Nominations for the award are garnered from all corners of the shooting sports industry. Carmichel was unanimously selected as this year’s recipient by a panel representing NSSF, POMA and the Gresham family.
Nominees and recipients of the POMA/NSSF Grits Gresham Shooting Sports Communicator Award are not required to be affiliated with any communicators or industry organization. All shooting sports industry professionals are encouraged to make nominations for the award.
About Jim Carmichel
Shooting Editor of OUTDOOR LIFE Magazine for over a quarter century, Jim Carmichel’s life is utterly absorbed with-and dedicated to-the use, study and development of sporting firearms. From early childhood memories of crawling under a bed to stare-for hours-at the pistol hidden under the springs, to ownership of a comprehensive firearms test facility, Carmichel’s attentions seldom stray from the field of firearms. “If I live for five-hundred years,” Carmichel admits, “there won’t be enough time for all the shooting and hunting I have planned.”

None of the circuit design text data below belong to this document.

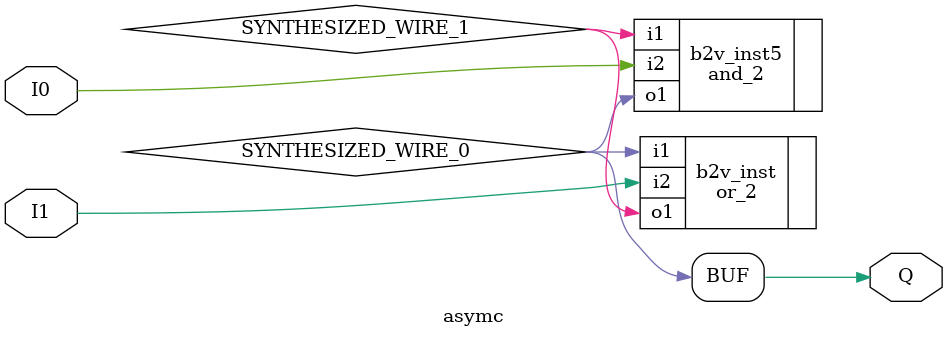
<source format=v>




module asymc(
	I0,
	I1,
	Q
);


input wire	I0;
input wire	I1;
output wire	Q;

wire	SYNTHESIZED_WIRE_0;
wire	SYNTHESIZED_WIRE_1;

assign	Q = SYNTHESIZED_WIRE_0;




or_2	b2v_inst(
	.i1(SYNTHESIZED_WIRE_0),
	.i2(I1),
	.o1(SYNTHESIZED_WIRE_1));


and_2	b2v_inst5(
	.i1(SYNTHESIZED_WIRE_1),
	.i2(I0),
	.o1(SYNTHESIZED_WIRE_0));


endmodule

</source>
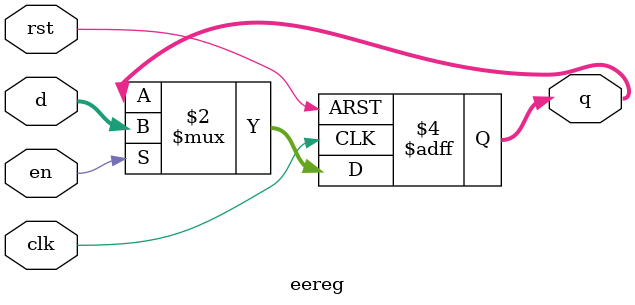
<source format=sv>
`timescale 1ns / 1ps

module eereg(
        
    input logic clk,             
    input logic rst,  
    input logic en,           
    input logic [7:0] d,         
    output logic [7:0] q          
);

    always @(posedge clk or posedge rst) begin
        if (rst)
            q <= 8'b0;          
        else if (en)
            q <= d;             
    end

endmodule



</source>
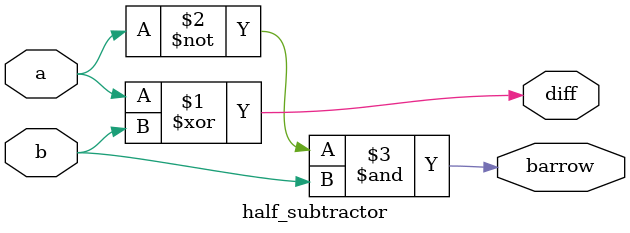
<source format=v>
`timescale 1ns / 1ps


module half_subtractor(
    input a,b,
    output diff,barrow
    );
    assign diff =a^b;
    assign barrow =(~a)&b;
endmodule

</source>
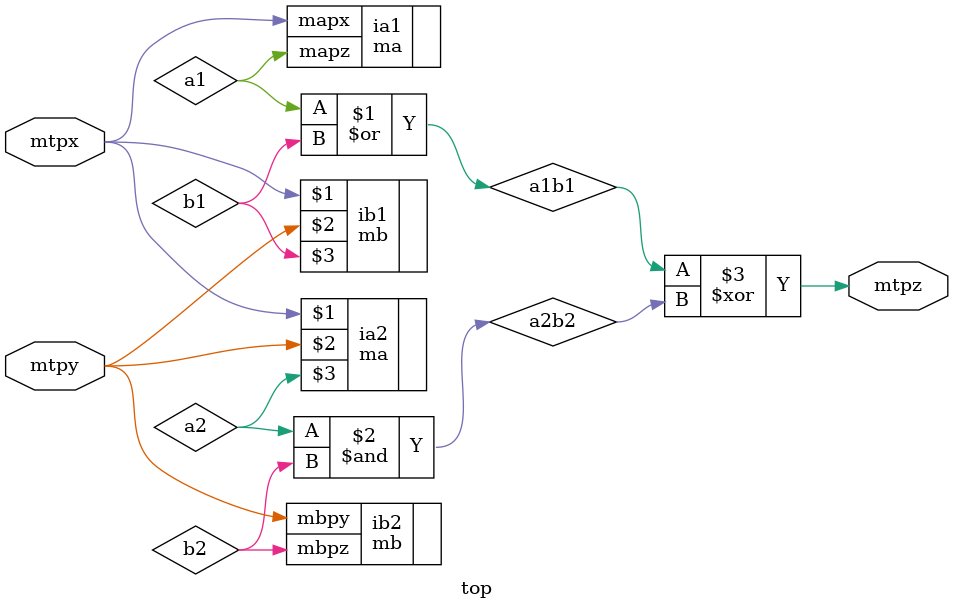
<source format=v>
module top (input mtpx, input mtpy, output mtpz);
    // use os fios a seguir de acordo com a figura
    wire a1, b1, a2, b2, a1b1, a2b2;
    // Implemente a primeira parte do circuito usando os módulos ma e mb
    // Preste atenção nas portas desconectadas 
    ma ia1(.mapz(a1), .mapx(mtpx));
    mb ib1(mtpx, mtpy, b1);
    ma ia2(mtpx, mtpy, a2);
    mb ib2(.mbpz(b2), .mbpy(mtpy));

    // Implemente a segunda parte do circuito usando primitivas da linguagem
    
    or (a1b1, a1, b1);
    and (a2b2, a2, b2);
    xor (mtpz, a1b1, a2b2);
    
endmodule
</source>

Even in his early teens, Carmichel learned to reload ammunition, was building his own guns and even designed a high performance-hunting cartridge. He paid his way through college making richly carved and inlaid reproductions of “Kentucky” style long rifles and earned four letters on the varsity rifle team, Captaining the team for two years.
During the 1960’s young Carmichel began writing about guns and shooting on a part-time basis but there was soon such a demand for his writings, especially on the technical and do-it-yourself aspects of firearms, that he became a full-time writer and was named Shooting Editor of OUTDOOR LIFE in 1971.
Now in its 110th year of publication, OUTDOOR LIFE is read by many thousands of outdoorsmen monthly, making Carmichel one of the most followed firearms spokesmen of all time. He has hunted on six continents in over twenty countries, including 29 African safaris. He also maintains an active competitive shooting schedule and has won awards in small-bore and big-bore rifle, silhouette, skeet and benchrest, most recently winning the Two Gun Championship at the 2007 National Benchrest Championships.
In 1998 Carmichel was the first recipient of The Jack Slack Award for journalistic excellence, a two-time winner of the Anschutz Gun Writers Award, and in 1980 named Winchester’s Outdoorsman of the Year.
In addition to his duties at OUTDOOR LIFE, Carmichel served twelve years as a member of the NRA Board of Directors, has authored five books: The Modern Rifle, The Compleat Just Jim, Do-It-Yourself Gunsmithing, The Woman’s Guide to Handguns and Jim Carmichel’s Book of the Rifle, and also co-authored other books. Carmichel’s successful cartridge designs include the .22, 6mm and 6.5 Cheetas, the 6mm CBR, .260 Bobcat, 6.5 Leopard, and 6.5 Panther, which was commercially adopted as the .260 Remington.
Jim Carmichel and his wife Linda, a university professor who is also a shooting champion, make their home in the scenic mountains of East Tennessee, only a short stroll from their shooting range.